Required action: Go through the entries, filter for the word "Полубусины", and copy every line that has it.

....

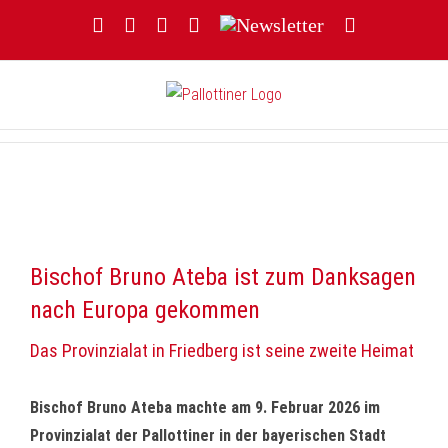
Zum
Facebook
YouTube
Instagram
Threads
Newsletter
E-
Inhalt
Mail
springen
Bischof Bruno Ateba ist zum Danksagen
nach Europa gekommen
Das Provinzialat in Friedberg ist seine zweite Heimat
Bischof Bruno Ateba machte am 9. Februar 2026 im
Provinzialat der Pallottiner in der bayerischen Stadt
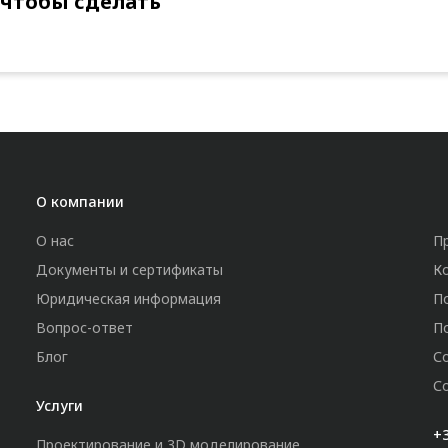
 чтобы сделать
О компании
О нас
П
Документы и сертификаты
К
Юридическая информация
П
Вопрос-ответ
П
Блог
С
С
Услуги
+3
Проектирование и 3D моделирование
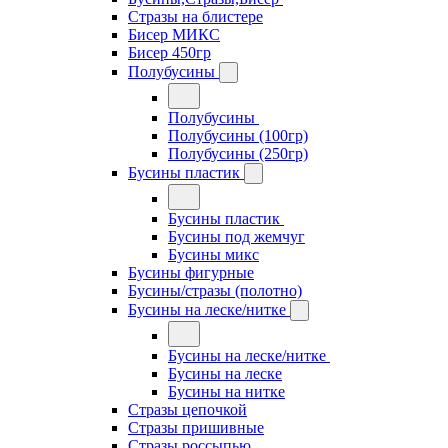
Стразы на блистере
Бисер МИКС
Бисер 450гр
Полубусины
Полубусины
Полубусины (100гр)
Полубусины (250гр)
Бусины пластик
Бусины пластик
Бусины под жемчуг
Бусины микс
Бусины фигурные
Бусины/стразы (полотно)
Бусины на леске/нитке
Бусины на леске/нитке
Бусины на леске
Бусины на нитке
Стразы цепочкой
Стразы пришивные
Стразы россыпью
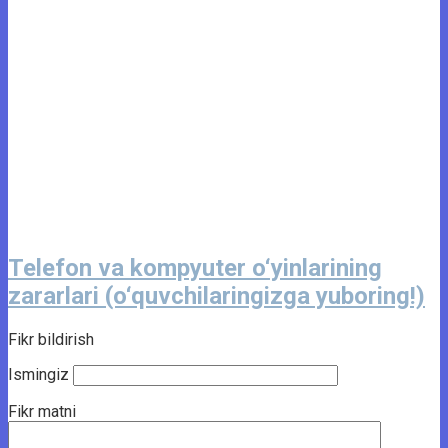
Telefon va kompyuter o‘yinlarining
zararlari (o‘quvchilaringizga yuboring!)
Fikr bildirish
Ismingiz
Fikr matni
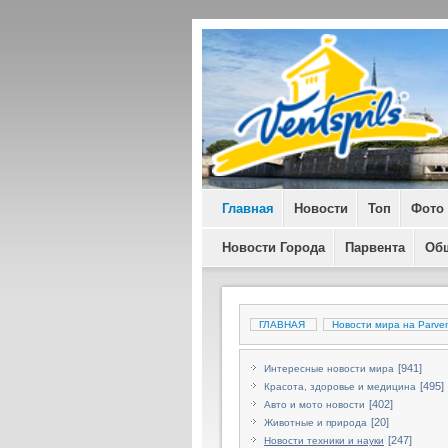
Главная
Новости
Топ
Фото
Новости Города
Парвента
Об
ГЛАВНАЯ
Новости мира на Parven
[941]
Интересные новости мира
[495]
Красота, здоровье и медицина
[402]
Авто и мото новости
[20]
Животные и природа
[247]
Новости техники и науки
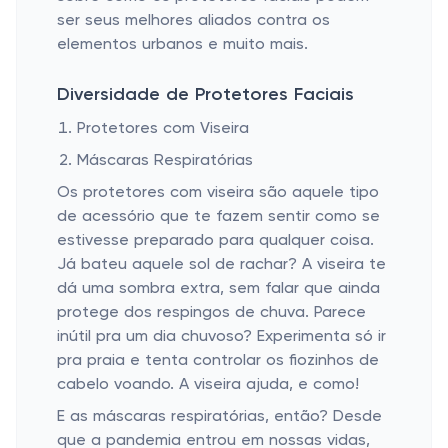
ser seus melhores aliados contra os
elementos urbanos e muito mais.
Diversidade de Protetores Faciais
Protetores com Viseira
Máscaras Respiratórias
Os protetores com viseira são aquele tipo
de acessório que te fazem sentir como se
estivesse preparado para qualquer coisa.
Já bateu aquele sol de rachar? A viseira te
dá uma sombra extra, sem falar que ainda
protege dos respingos de chuva. Parece
inútil pra um dia chuvoso? Experimenta só ir
pra praia e tenta controlar os fiozinhos de
cabelo voando. A viseira ajuda, e como!
E as máscaras respiratórias, então? Desde
que a pandemia entrou em nossas vidas,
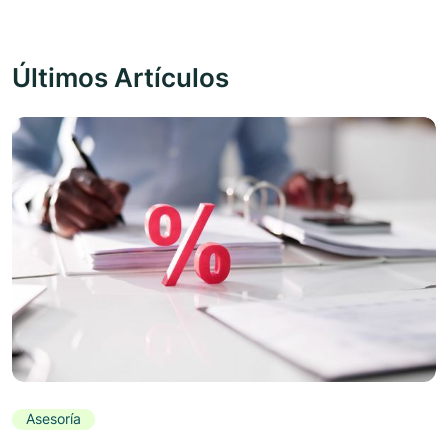
Últimos Artículos
Asesoría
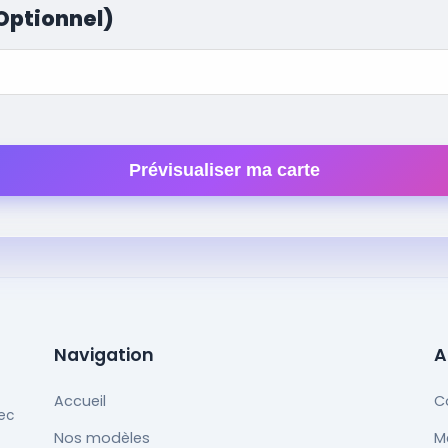
Optionnel)
Prévisualiser ma carte
Navigation
A
Accueil
C
ec
Nos modèles
M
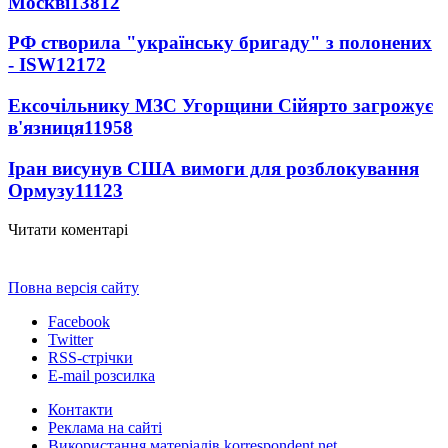
Москві
13812
РФ створила "українську бригаду" з полонених
- ISW
12172
Ексочільнику МЗС Угорщини Сійярто загрожує
в'язниця
11958
Іран висунув США вимоги для розблокування
Ормузу
11123
Читати коментарі
Повна версія сайту
Facebook
Twitter
RSS-стрічки
E-mail розсилка
Контакти
Реклама на сайті
Використання матеріалів korrespondent.net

....

Exercise output:
Полубусины
Полубусины
Полубусины (100гр)
Полубусины (250гр)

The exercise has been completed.